Work to be completed
With the images left out, print every entry that follows exactly.

Stored entries:
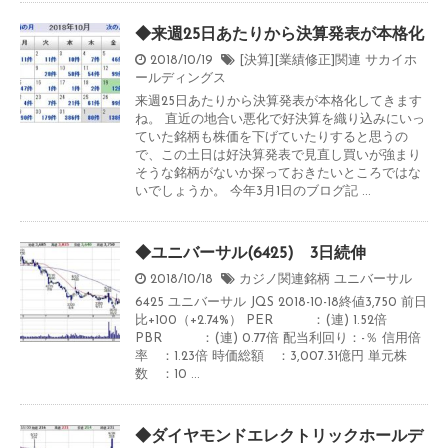
◆来週25日あたりから決算発表が本格化
2018/10/19
[決算][業績修正]関連
サカイホ
ールディングス
来週25日あたりから決算発表が本格化してきます
ね。 直近の地合い悪化で好決算を織り込みにいっ
ていた銘柄も株価を下げていたりすると思うの
で、この土日は好決算発表で見直し買いが強まり
そうな銘柄がないか探っておきたいところではな
いでしょうか。 今年3月1日のブログ記 ...
◆ユニバーサル(6425) 3日続伸
2018/10/18
カジノ関連銘柄
ユニバーサル
6425 ユニバーサル JQS 2018-10-18終値3,750 前日
比+100（+2.74%） PER ：(連) 1.52倍
PBR ：(連) 0.77倍 配当利回り：-％ 信用倍
率 ：1.23倍 時価総額 ：3,007.31億円 単元株
数 ：10 ...
◆ダイヤモンドエレクトリックホールデ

The answer
◆来週25日あたりから決算発表が本格化
2018/10/19
[決算][業績修正]関連
サカイホ
ールディングス
来週25日あたりから決算発表が本格化してきます
ね。 直近の地合い悪化で好決算を織り込みにいっ
ていた銘柄も株価を下げていたりすると思うの
で、この土日は好決算発表で見直し買いが強まり
そうな銘柄がないか探っておきたいところではな
いでしょうか。 今年3月1日のブログ記 ...
◆ユニバーサル(6425) 3日続伸
2018/10/18
カジノ関連銘柄
ユニバーサル
6425 ユニバーサル JQS 2018-10-18終値3,750 前日
比+100（+2.74%） PER ：(連) 1.52倍
PBR ：(連) 0.77倍 配当利回り：-％ 信用倍
率 ：1.23倍 時価総額 ：3,007.31億円 単元株
数 ：10 ...
◆ダイヤモンドエレクトリックホールデ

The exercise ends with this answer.